Social Media and the Body in Capitalism

Bettine Josties & Anna Thieser
Social Media and the Body in Capitalism

Block seminar, English, 2 SWS, 2 ECTS
2 weekends, 11h-18 h each day: 10./11.06. & 17./18.06, Hardenbergstr. 33, room 102

Registration on Moodle starts on the 17th of April / Anmeldung auf Moodle beginnt am 17.4.2023: https://moodle.udk-berlin.de/moodle/course/view.php?id=1837
Moodle Enrollment Key / Einschreibeschlüssel: economy

INFO SESSION: 25.4.2023, 16h: https://columbiauniversity.zoom.us/j/91709794573
Meeting ID: 917 0979 4573

What is it that we do when we produce and consume content on social media? This seminar invites students to explore social media as an economic force and as an experience. Social media and our smartphones mediate our daily rhythms, workflow, friendships, and thoughts. They shape our bodily experience of capitalism as they accompany and affect us in our most intimate spheres and at the same time connect us to the world economy.

How did we get here? How did social media become part of the economy and extend its influence over work, friendship, love and discourse, down to our personal views from our bodies to the world? Is producing and consuming content work? Framing social media as an economic sphere, a realm of production and labor and therefore as a bodily relation, we will explore how the body inhabits and is captured by social media – but also how it can serve as a source of resistance.
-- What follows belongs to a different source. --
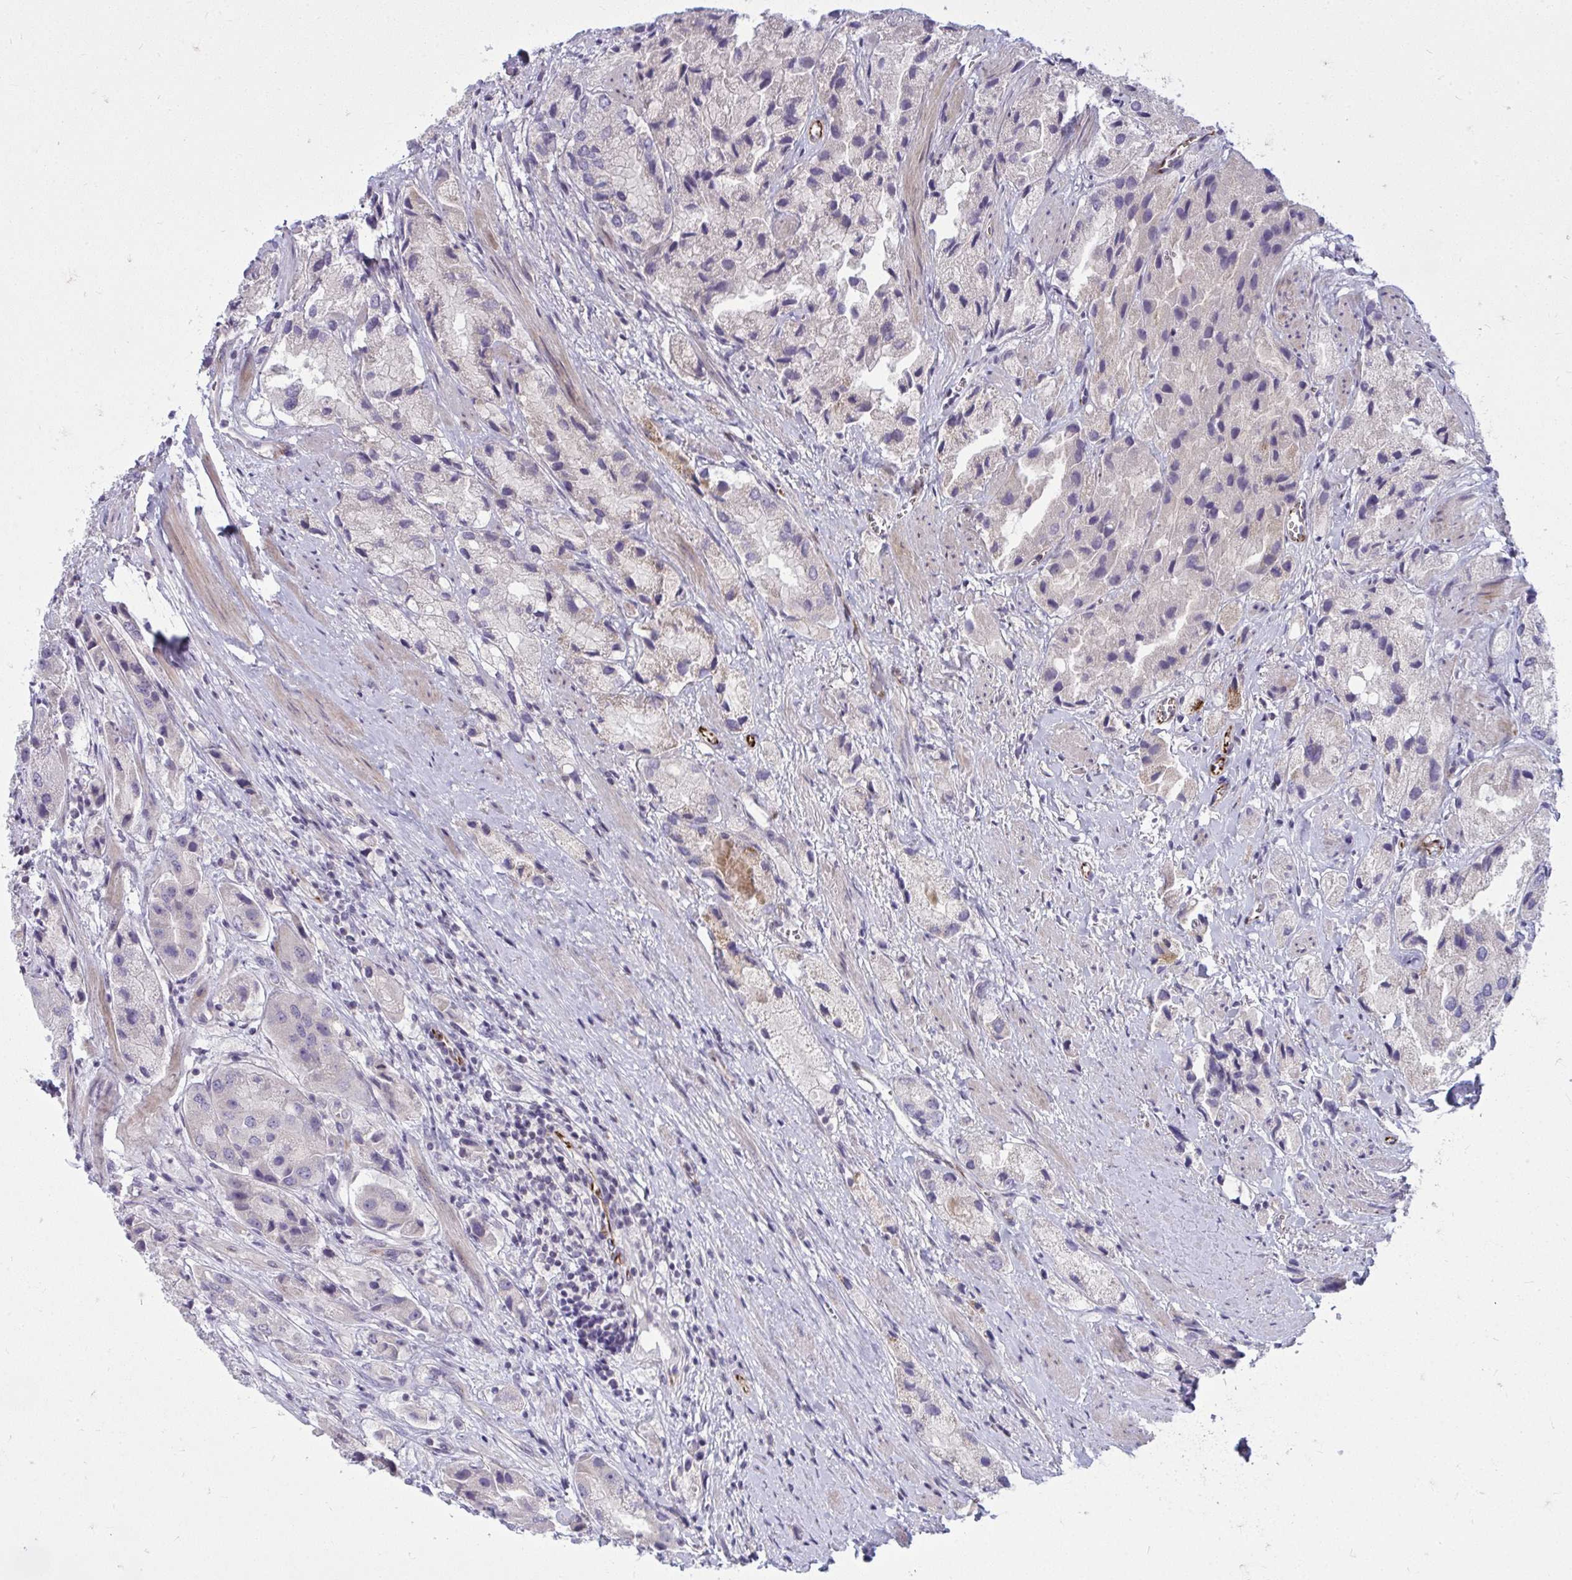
{"staining": {"intensity": "negative", "quantity": "none", "location": "none"}, "tissue": "prostate cancer", "cell_type": "Tumor cells", "image_type": "cancer", "snomed": [{"axis": "morphology", "description": "Adenocarcinoma, Low grade"}, {"axis": "topography", "description": "Prostate"}], "caption": "A photomicrograph of human low-grade adenocarcinoma (prostate) is negative for staining in tumor cells.", "gene": "SLC14A1", "patient": {"sex": "male", "age": 69}}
The seminar also includes a practical component: students will creatively position themselves by creating, curating, and writing about content in the context of the course. We will use these exercises to broaden our bodily and intellectual understanding of how social media integrate the human body into digital capitalism and make use of it. At the same time, we explore the potential of our bodily interaction with smartphones to actively subvert the aesthetics and economic logic of capitalist social media.

Requirements for the ungraded Studium Generale credits: There will be a set of preparatory readings to complete ahead of the first and second weekends, along with a practical component of prompts for creating and writing about content.

Bettine Josties is a Ph.D. candidate in Sociology at The New School for Social Research in New York. She holds an MA and a BA in Social Sciences from the Humboldt University of Berlin. Her research interest lies in the relationship between the economy, technologies, and the body. Her dissertation explores the practice of dancing on TikTok from an ethnographic and political economy perspective. She has taught sociology, media and design studies, and art history classes. During the academic year 2022-23, she is a fellow of the Graduate Institute for Design, Ethnography, and Social Thought at The New School.

Anna Thieser is a sociologist in training. At Humboldt Universität zu Berlin (BA), The New School for Social Research (MA) and Columbia University (PhD) she has written about technology, knowledge and financialization. Her current research interests include blockchain governance on Ethereum, the cooptation of user-generated content by platform infrastructures and online collaboration. She has taught classes in media studies, organization science and sociological theory. Beyond sociology, Anna has worked as an editor and translator in academic and literary publishing, as well as in film production. She lives in New York and Berlin.